> _Instruction_
Find the lines in the records below that contain "INTENDED", and report each of them.

(Extracted page text data)

===

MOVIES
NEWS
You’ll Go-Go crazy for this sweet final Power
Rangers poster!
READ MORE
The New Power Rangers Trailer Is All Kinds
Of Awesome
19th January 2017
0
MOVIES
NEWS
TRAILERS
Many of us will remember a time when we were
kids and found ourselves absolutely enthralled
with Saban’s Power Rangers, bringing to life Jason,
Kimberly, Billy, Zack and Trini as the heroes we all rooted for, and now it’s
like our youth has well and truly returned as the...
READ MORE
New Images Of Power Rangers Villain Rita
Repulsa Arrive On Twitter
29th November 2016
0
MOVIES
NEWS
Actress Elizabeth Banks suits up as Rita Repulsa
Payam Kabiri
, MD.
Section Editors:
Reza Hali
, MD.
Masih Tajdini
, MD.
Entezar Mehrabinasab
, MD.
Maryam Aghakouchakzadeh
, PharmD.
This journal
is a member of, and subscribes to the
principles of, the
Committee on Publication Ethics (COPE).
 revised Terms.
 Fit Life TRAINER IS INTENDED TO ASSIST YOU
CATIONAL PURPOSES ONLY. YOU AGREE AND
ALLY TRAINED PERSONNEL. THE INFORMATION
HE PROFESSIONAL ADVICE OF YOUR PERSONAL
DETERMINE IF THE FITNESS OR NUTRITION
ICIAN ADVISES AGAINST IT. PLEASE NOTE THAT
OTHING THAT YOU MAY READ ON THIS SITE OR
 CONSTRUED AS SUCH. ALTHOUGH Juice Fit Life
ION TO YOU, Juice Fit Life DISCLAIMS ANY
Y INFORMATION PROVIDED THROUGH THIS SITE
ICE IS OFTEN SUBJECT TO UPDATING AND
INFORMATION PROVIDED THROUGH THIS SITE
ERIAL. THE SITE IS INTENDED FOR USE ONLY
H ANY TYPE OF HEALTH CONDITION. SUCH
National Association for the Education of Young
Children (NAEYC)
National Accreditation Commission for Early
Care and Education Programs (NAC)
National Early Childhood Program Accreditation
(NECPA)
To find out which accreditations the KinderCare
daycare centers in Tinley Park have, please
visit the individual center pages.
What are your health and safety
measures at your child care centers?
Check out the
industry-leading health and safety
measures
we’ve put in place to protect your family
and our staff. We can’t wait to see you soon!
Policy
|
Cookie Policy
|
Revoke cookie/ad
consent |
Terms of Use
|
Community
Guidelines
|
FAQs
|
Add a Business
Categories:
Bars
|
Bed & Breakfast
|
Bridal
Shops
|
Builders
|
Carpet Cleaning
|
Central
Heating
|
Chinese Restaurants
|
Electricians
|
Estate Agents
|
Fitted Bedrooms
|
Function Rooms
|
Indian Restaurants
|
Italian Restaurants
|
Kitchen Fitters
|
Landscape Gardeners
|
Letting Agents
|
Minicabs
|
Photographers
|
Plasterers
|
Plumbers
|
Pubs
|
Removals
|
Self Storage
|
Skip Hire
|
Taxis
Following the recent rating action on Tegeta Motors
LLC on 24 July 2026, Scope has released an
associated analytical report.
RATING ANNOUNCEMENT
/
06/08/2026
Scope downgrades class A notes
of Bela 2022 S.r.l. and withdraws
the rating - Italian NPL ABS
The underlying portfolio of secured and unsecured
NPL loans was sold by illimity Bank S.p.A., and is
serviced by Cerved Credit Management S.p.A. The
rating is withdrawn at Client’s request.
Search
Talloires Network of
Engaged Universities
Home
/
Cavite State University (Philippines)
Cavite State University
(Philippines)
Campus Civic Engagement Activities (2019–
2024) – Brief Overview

===

> _Result_
 Fit Life TRAINER IS INTENDED TO ASSIST YOU
ERIAL. THE SITE IS INTENDED FOR USE ONLY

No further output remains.